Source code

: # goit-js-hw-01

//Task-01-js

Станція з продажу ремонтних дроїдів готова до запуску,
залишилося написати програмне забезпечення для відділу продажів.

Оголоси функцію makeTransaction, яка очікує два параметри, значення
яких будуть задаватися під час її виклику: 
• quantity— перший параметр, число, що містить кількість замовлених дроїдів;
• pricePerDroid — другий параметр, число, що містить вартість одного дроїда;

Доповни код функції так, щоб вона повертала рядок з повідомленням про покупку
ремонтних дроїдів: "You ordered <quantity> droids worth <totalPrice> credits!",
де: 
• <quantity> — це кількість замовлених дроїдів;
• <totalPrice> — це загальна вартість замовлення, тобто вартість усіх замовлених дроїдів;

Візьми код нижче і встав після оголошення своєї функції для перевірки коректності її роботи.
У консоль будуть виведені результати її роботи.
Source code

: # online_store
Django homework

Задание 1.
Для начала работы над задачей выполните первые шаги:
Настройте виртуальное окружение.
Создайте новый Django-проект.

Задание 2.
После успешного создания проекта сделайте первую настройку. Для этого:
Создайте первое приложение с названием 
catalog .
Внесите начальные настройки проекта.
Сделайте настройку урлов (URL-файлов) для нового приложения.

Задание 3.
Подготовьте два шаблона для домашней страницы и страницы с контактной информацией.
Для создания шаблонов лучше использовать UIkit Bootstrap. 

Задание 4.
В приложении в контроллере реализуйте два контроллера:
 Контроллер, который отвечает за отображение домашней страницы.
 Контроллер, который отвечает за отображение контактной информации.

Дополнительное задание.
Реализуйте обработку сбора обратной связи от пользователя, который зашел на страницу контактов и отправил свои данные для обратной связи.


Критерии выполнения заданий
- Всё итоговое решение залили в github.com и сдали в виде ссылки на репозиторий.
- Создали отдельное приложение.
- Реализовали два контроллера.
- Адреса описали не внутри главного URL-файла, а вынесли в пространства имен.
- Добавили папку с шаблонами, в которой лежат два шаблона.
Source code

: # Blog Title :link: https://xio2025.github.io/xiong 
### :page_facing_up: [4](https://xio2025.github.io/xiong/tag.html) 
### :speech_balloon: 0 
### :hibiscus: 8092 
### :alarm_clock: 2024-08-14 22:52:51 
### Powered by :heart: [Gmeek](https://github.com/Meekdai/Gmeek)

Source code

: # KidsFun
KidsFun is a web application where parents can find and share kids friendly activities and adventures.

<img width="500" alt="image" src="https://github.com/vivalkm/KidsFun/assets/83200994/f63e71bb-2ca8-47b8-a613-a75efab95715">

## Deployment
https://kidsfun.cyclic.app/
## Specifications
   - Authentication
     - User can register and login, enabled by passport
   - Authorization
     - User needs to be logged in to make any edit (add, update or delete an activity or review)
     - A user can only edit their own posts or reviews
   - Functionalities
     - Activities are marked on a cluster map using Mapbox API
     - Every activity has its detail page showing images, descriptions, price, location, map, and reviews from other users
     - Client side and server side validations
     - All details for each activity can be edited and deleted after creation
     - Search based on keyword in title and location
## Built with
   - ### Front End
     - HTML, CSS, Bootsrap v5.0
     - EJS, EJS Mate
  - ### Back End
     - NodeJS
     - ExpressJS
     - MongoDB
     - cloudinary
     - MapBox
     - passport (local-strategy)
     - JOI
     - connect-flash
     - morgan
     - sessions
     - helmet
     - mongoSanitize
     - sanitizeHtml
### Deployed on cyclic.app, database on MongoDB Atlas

==================================================

* _Work task_: Through the line that contains "усіх замовлених дроїдів;", copy the material above exactly, beginning at its first line and including nothing more.

* _Result below_:
Source code

: # goit-js-hw-01

//Task-01-js

Станція з продажу ремонтних дроїдів готова до запуску,
залишилося написати програмне забезпечення для відділу продажів.

Оголоси функцію makeTransaction, яка очікує два параметри, значення
яких будуть задаватися під час її виклику: 
• quantity— перший параметр, число, що містить кількість замовлених дроїдів;
• pricePerDroid — другий параметр, число, що містить вартість одного дроїда;

Доповни код функції так, щоб вона повертала рядок з повідомленням про покупку
ремонтних дроїдів: "You ordered <quantity> droids worth <totalPrice> credits!",
де: 
• <quantity> — це кількість замовлених дроїдів;
• <totalPrice> — це загальна вартість замовлення, тобто вартість усіх замовлених дроїдів;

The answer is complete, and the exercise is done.